** Opening Information block **

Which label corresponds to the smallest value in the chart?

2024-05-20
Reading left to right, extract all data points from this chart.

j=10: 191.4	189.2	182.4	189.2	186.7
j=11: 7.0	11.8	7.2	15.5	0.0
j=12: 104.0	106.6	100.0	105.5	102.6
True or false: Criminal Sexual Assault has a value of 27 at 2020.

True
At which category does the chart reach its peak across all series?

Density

** Closing Information block **
** Opening Information block **

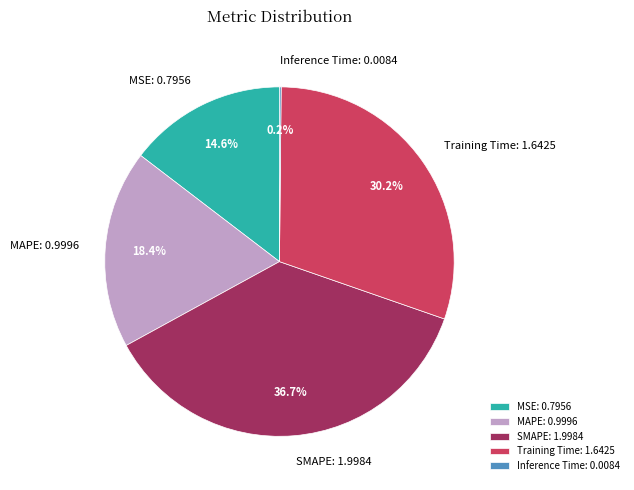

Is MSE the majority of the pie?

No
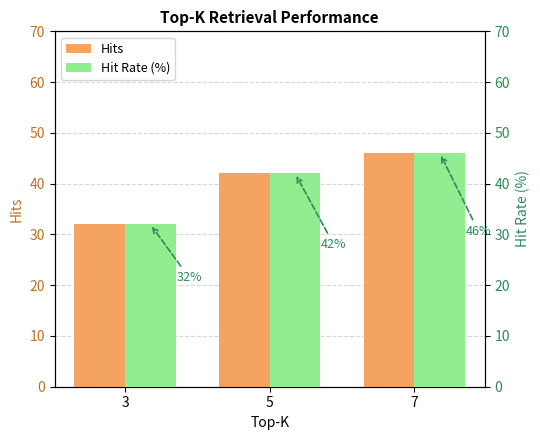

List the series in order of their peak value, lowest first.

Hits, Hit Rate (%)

** Closing Information block **
** Opening Information block **

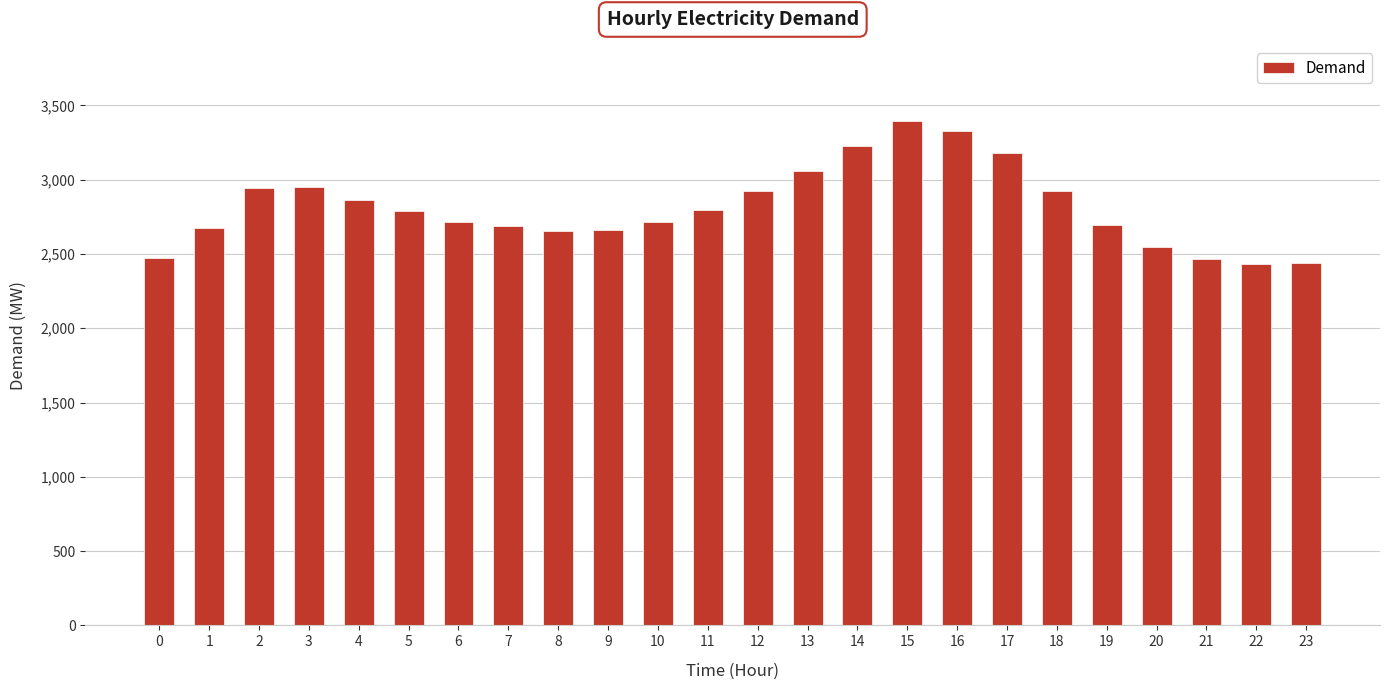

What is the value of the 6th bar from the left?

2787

** Closing Information block **

Directions: Which entries run from the line that contains "Which label corresponds" through the line that contains "Reading left to"? Extract that part, both end lines included, and repeat it line for line.

Response:
Which label corresponds to the smallest value in the chart?

2024-05-20
Reading left to right, extract all data points from this chart.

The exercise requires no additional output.